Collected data
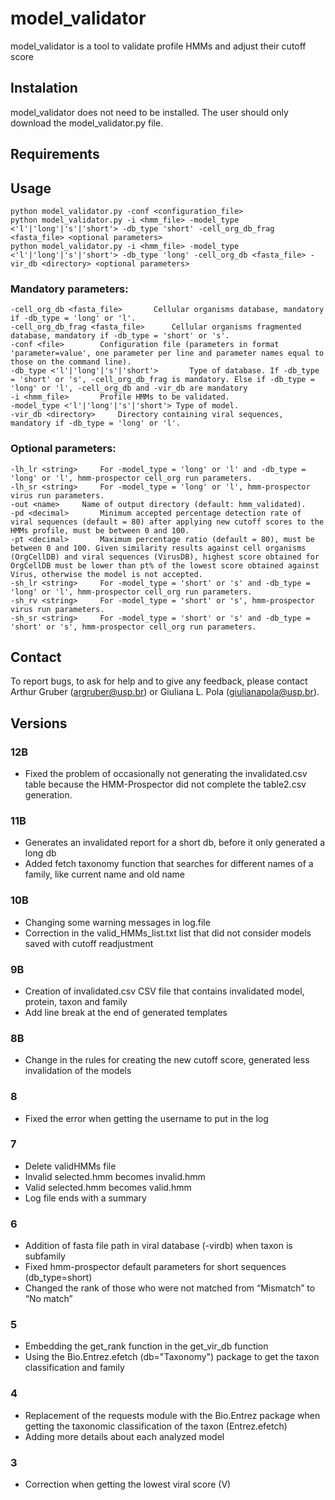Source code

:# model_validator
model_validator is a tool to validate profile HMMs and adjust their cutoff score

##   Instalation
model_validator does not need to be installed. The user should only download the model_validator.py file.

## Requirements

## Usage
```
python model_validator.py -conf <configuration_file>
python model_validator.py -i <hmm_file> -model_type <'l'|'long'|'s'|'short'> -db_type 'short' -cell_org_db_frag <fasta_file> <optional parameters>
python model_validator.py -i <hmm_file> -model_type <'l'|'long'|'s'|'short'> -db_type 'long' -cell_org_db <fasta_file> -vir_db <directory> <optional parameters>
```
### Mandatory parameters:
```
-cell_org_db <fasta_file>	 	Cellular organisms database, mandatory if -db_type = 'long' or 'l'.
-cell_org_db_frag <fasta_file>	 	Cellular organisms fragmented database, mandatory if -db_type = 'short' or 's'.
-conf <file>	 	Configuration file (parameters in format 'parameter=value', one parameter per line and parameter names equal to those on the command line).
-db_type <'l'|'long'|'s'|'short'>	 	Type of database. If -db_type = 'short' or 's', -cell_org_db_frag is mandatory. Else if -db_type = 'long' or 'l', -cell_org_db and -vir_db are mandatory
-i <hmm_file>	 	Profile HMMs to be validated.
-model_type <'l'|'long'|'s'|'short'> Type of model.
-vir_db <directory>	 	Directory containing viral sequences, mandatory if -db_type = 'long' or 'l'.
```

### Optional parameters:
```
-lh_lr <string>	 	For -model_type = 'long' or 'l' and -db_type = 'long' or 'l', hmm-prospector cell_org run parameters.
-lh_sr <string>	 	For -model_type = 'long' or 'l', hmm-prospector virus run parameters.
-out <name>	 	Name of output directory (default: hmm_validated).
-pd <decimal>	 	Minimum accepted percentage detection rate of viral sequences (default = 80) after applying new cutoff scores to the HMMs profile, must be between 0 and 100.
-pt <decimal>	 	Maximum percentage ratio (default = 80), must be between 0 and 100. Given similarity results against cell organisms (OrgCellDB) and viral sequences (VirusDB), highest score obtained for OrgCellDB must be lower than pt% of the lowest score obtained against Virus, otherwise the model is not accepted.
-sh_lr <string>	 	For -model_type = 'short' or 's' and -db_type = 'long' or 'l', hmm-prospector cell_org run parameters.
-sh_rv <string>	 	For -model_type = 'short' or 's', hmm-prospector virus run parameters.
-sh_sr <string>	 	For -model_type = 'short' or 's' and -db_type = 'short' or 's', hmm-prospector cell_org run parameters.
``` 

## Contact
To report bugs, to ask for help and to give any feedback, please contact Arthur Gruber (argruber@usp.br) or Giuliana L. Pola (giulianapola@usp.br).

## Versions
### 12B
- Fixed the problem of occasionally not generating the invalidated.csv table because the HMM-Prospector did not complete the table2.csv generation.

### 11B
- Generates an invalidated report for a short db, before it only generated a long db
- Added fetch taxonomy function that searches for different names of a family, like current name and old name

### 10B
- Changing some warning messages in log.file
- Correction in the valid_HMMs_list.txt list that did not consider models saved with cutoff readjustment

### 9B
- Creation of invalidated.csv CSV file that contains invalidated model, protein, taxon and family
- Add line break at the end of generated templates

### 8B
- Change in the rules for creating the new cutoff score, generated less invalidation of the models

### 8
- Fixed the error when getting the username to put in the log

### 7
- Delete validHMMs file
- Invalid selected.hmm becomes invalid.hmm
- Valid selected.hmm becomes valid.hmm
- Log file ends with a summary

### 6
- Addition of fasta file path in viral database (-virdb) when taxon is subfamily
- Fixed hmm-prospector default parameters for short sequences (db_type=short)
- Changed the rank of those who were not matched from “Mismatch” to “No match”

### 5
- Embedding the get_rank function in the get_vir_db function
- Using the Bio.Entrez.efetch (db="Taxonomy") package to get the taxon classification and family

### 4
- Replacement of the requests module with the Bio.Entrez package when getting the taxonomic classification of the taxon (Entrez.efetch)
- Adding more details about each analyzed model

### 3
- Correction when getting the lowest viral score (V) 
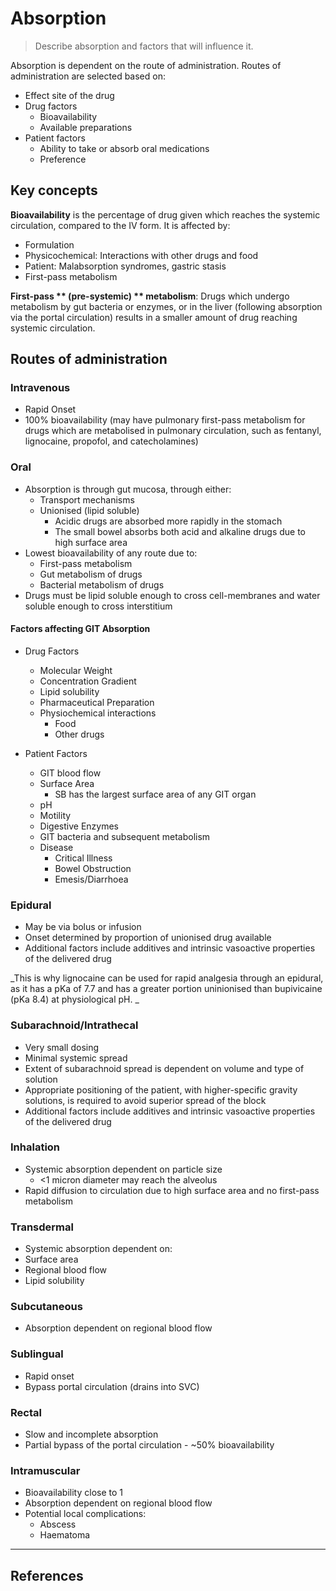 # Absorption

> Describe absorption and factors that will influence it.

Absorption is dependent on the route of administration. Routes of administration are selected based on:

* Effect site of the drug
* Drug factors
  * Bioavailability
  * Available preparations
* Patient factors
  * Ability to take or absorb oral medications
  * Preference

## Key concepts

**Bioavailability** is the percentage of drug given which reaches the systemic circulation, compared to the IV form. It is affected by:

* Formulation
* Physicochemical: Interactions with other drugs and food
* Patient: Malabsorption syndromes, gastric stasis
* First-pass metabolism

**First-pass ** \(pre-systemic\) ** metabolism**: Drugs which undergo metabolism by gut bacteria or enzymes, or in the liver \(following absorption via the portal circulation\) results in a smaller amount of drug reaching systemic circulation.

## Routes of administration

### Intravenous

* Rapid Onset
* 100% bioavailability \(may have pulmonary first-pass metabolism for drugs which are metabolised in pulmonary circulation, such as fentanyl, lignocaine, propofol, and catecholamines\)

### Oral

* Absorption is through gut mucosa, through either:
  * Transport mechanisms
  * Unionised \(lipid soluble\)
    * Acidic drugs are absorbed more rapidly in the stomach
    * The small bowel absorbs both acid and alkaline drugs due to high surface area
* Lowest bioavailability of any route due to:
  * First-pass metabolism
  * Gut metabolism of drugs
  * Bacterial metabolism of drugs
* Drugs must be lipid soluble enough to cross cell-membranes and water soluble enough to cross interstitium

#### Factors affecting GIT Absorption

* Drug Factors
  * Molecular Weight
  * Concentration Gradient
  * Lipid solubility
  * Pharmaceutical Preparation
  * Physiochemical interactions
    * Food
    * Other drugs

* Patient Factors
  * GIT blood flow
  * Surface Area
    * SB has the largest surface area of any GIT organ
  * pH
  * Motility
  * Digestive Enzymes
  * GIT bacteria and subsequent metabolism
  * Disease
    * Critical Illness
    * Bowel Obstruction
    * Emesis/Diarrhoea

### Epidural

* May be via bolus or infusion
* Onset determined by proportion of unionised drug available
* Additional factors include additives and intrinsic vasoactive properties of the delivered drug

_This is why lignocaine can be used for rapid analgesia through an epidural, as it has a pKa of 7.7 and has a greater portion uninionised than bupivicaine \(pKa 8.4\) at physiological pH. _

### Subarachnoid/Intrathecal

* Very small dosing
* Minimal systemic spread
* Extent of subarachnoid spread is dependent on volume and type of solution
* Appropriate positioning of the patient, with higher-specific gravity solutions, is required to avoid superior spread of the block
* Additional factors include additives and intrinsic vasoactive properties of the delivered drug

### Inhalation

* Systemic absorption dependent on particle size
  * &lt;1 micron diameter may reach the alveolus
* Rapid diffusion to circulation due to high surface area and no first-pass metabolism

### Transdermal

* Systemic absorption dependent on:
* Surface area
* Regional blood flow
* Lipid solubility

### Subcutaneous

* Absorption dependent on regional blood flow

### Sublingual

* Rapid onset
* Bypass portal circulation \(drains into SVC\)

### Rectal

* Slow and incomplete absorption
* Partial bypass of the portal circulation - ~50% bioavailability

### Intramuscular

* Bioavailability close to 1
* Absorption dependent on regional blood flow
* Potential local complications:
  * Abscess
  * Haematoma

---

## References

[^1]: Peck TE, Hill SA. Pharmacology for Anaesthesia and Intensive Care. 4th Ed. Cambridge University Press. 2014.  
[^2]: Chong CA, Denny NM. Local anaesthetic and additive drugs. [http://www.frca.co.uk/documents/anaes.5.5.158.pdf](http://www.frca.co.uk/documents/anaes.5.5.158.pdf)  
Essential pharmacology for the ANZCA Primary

--

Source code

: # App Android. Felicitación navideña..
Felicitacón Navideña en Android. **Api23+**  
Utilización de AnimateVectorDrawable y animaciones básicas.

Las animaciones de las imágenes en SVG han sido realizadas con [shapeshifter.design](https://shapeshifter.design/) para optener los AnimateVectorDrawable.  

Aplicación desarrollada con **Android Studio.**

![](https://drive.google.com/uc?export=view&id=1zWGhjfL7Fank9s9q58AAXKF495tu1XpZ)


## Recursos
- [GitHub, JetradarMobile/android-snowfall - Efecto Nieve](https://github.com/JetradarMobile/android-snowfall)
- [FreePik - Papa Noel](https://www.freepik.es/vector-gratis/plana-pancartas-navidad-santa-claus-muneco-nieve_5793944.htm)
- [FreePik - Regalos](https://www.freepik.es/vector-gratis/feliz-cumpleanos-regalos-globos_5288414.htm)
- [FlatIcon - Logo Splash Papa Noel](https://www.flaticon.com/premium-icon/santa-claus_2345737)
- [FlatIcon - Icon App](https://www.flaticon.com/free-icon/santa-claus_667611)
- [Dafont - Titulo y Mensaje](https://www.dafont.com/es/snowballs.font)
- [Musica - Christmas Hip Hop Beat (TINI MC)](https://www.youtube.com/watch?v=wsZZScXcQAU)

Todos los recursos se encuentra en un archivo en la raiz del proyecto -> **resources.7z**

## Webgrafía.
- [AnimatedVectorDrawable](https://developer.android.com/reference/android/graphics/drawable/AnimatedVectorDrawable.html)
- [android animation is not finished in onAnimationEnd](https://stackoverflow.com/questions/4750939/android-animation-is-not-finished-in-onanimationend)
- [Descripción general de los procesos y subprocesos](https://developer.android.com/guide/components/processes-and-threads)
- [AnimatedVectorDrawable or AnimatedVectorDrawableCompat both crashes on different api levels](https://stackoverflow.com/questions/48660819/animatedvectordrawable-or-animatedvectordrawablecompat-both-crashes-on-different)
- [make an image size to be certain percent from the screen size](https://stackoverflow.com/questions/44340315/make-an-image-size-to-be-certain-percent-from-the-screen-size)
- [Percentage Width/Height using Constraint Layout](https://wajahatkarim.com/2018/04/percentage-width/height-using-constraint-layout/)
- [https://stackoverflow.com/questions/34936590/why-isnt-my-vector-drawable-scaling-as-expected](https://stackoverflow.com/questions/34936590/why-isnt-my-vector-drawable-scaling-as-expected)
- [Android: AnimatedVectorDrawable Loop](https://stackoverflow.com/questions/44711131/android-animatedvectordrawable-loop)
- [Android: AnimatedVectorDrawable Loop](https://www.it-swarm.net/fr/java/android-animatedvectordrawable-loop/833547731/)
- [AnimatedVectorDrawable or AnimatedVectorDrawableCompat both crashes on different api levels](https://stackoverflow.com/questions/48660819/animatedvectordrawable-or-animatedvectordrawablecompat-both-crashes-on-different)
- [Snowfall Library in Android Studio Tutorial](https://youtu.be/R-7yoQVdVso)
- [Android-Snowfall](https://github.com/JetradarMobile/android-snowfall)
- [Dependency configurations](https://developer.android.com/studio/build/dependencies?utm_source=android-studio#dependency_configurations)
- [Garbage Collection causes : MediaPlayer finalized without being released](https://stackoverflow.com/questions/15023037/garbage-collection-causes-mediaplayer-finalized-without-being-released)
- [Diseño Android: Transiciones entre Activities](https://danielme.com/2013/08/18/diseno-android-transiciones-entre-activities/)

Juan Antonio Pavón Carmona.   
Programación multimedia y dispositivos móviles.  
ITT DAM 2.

- [Goal of the exercise] What lines above contain the word "developer"? Return each such line.

- [Response area]
- [AnimatedVectorDrawable](https://developer.android.com/reference/android/graphics/drawable/AnimatedVectorDrawable.html)
- [Descripción general de los procesos y subprocesos](https://developer.android.com/guide/components/processes-and-threads)
- [Dependency configurations](https://developer.android.com/studio/build/dependencies?utm_source=android-studio#dependency_configurations)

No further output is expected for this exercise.